[Your task]
Wherever "tenisowy" appears in a line of the listing, that line should be returned.

[Stored data]
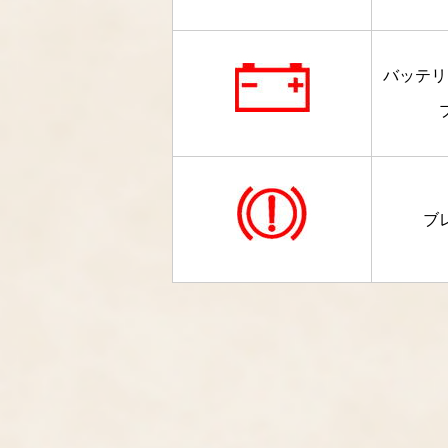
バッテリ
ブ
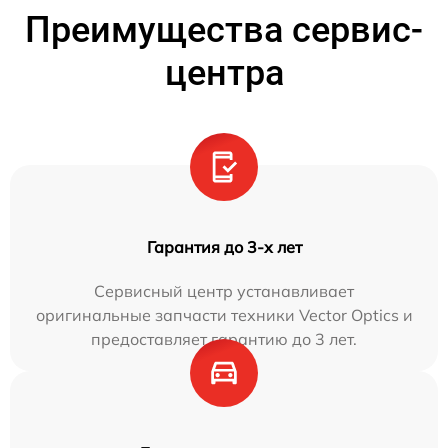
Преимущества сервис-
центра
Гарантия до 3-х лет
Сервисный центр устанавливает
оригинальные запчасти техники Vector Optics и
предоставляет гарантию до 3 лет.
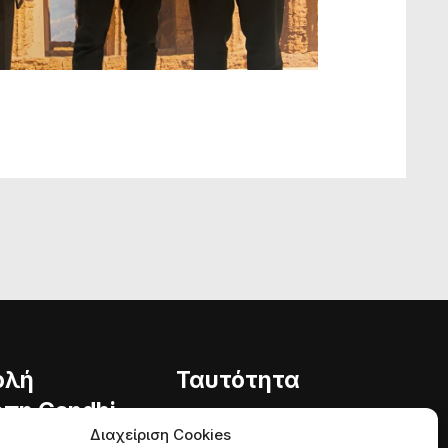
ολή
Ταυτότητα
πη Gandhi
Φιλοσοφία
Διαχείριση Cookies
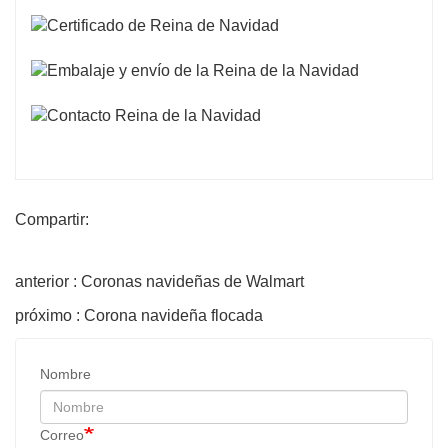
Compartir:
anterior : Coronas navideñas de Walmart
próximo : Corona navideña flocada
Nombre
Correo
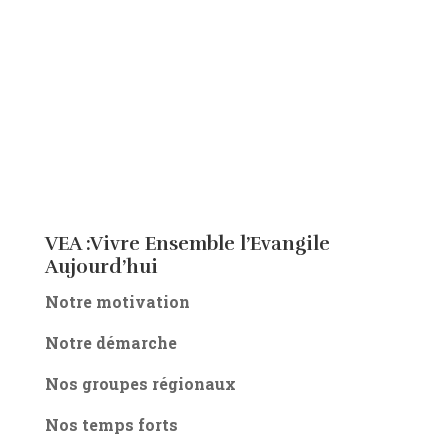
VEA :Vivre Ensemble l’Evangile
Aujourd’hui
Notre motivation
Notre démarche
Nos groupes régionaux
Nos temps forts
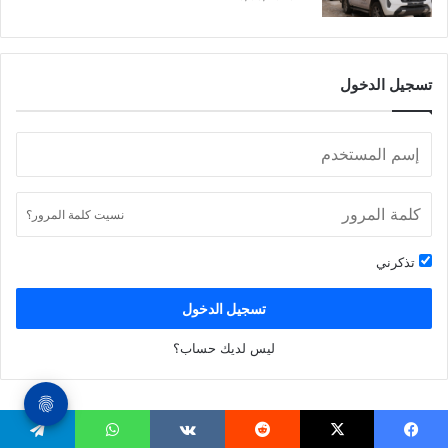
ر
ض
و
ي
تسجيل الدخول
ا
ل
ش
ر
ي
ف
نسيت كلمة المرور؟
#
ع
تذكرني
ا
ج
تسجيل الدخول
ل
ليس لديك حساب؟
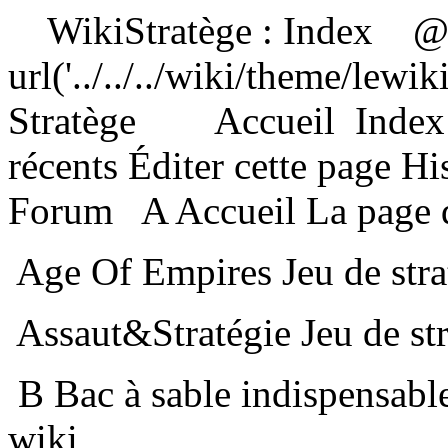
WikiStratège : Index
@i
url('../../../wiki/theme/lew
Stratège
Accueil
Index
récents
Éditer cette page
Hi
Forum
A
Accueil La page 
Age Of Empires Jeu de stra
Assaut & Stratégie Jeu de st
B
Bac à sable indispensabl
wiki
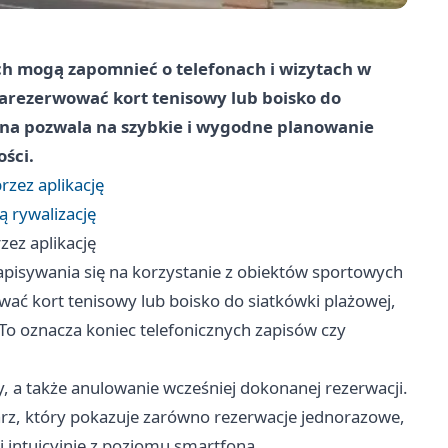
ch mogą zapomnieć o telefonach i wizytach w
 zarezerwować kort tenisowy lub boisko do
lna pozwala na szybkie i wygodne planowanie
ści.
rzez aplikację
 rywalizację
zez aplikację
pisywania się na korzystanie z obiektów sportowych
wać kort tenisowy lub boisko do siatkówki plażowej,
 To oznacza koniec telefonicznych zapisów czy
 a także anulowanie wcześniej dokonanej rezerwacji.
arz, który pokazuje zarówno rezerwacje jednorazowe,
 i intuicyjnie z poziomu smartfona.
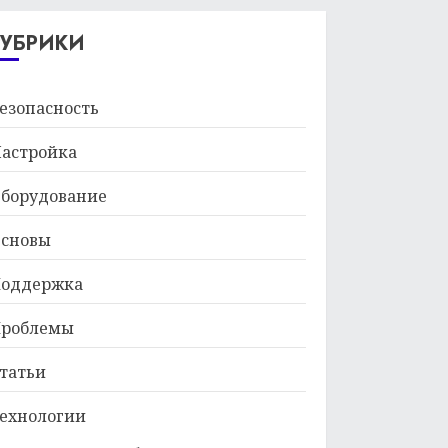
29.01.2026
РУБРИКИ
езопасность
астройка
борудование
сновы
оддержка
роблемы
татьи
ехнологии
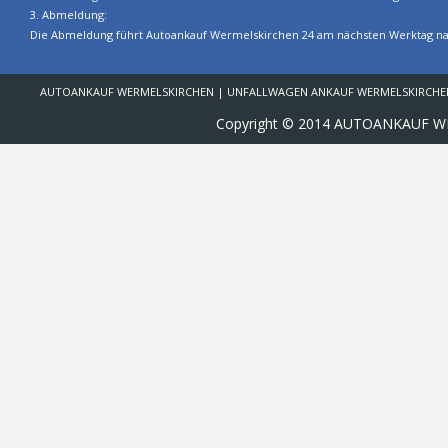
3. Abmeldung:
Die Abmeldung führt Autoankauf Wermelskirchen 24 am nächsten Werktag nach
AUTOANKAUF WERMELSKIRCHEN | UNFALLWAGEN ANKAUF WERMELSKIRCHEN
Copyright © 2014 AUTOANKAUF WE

[Solution for this problem]
 zarezerwować kort tenisowy lub boisko do
wać kort tenisowy lub boisko do siatkówki plażowej,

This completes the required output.